══ Ausgangstext ══

Während Gesine noch die Oberschule in Jerichow besuchte, begann ihr Freund Jakob, als Rangierer auf dem Bahnhof von Jerichow zu arbeiten. Inzwischen hat es der fleißige und loyale, ruhige und kollegiale Reichsbahnbeamte in einer Metropole an der Elbe zum Inspektor gebracht.

Im Spätherbst 1956 nimmt der SSD-Hauptmann Rohlfs Kontakt mit Jakob auf, um mit dessen Hilfe Gesine als Spionin anwerben zu können. „Was für ein ernsthafter Mensch“, denkt er über Jakob (Seite 50).

Einen Tag nachdem Rohlfs mit Jakobs Mutter „über den Sozialismus und über die Kriegslust der abendländischen Kapitalisten“ (Seite 19) gesprochen hat, wird Cresspahl dabei beobachtet, wie er zwei große Koffer zum Bahnhof trägt. Die Leute nehmen an, er folge seiner Tochter in den Westen. Mittags steigt dann auch Jakobs Mutter in einen Zug, der in die Bezirkshauptstadt fährt. Einige Stunden später kehrt nicht – wie erwartet – Frau Abs zurück, sondern Heinrich Cresspahl, und zwar ohne die Koffer. Er hat der Neunundfünfzigjährigen geholfen, sich nach Westdeutschland abzusetzen. Jakob, der in der Elbemetropole ein möbliertes Zimmer bewohnt, erhält von Cresspahl ein Telegramm: „Deine Mutter ist zum Westen“ (Seite 71).

═══

**Aufgabe A:**
Gib den Abschnitt des Ausgangstexts von „Im Spätherbst 1956“ bis „über Jakob (Seite 50).“ wortgetreu aus.
**Aufgabe B:**
Bearbeite in den Daten die Zeilen vom Anfang bis einschließlich der Zeile mit „<p>These instructions will“, indem du „MySQL“ durch „PostgreSQL“ ersetzt. Gib nur diese Zeilen aus und lass alles andere unverändert.
Die Zeilen der Daten stehen in keinem Zusammenhang mit dem Ausgangstext.

══ Daten zur Analyse ══

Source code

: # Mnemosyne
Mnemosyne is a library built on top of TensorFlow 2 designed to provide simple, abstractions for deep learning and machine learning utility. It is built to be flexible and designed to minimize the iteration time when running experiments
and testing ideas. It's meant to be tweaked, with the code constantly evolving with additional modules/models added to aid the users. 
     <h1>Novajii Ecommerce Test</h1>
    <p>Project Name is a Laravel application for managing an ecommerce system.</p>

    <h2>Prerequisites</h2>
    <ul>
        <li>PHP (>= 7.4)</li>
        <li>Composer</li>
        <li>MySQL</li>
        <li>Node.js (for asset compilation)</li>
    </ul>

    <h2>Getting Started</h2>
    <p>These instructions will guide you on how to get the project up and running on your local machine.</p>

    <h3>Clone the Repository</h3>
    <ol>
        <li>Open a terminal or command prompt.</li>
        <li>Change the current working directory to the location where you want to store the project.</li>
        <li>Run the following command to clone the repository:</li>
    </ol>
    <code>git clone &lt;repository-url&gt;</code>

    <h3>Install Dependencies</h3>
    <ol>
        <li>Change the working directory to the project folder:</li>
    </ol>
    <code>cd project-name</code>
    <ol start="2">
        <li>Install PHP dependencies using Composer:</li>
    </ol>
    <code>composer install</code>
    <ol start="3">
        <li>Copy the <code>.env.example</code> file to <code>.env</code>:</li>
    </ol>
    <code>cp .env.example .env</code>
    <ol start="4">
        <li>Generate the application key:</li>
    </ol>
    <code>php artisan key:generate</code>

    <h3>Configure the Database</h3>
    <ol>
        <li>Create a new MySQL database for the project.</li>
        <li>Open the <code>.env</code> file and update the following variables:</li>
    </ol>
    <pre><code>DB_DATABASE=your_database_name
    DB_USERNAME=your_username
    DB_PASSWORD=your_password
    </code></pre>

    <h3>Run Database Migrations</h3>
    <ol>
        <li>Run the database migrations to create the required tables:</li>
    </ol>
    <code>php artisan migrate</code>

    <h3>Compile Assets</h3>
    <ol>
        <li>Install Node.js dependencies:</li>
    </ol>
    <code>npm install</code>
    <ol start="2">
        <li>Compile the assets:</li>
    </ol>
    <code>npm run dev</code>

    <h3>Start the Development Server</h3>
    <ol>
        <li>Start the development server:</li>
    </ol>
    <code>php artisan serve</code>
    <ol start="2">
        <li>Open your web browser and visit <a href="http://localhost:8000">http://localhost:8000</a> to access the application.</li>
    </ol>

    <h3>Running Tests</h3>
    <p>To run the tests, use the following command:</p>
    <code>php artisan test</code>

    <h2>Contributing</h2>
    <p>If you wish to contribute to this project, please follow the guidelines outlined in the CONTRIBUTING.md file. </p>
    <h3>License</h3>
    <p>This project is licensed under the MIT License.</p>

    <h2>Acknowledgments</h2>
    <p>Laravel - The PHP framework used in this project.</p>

═══

**Ausgabe A:**
Im Spätherbst 1956 nimmt der SSD-Hauptmann Rohlfs Kontakt mit Jakob auf, um mit dessen Hilfe Gesine als Spionin anwerben zu können. „Was für ein ernsthafter Mensch“, denkt er über Jakob (Seite 50).

**Ausgabe B:**
Source code

: # Mnemosyne
Mnemosyne is a library built on top of TensorFlow 2 designed to provide simple, abstractions for deep learning and machine learning utility. It is built to be flexible and designed to minimize the iteration time when running experiments
and testing ideas. It's meant to be tweaked, with the code constantly evolving with additional modules/models added to aid the users. 
     <h1>Novajii Ecommerce Test</h1>
    <p>Project Name is a Laravel application for managing an ecommerce system.</p>

    <h2>Prerequisites</h2>
    <ul>
        <li>PHP (>= 7.4)</li>
        <li>Composer</li>
        <li>PostgreSQL</li>
        <li>Node.js (for asset compilation)</li>
    </ul>

    <h2>Getting Started</h2>
    <p>These instructions will guide you on how to get the project up and running on your local machine.</p>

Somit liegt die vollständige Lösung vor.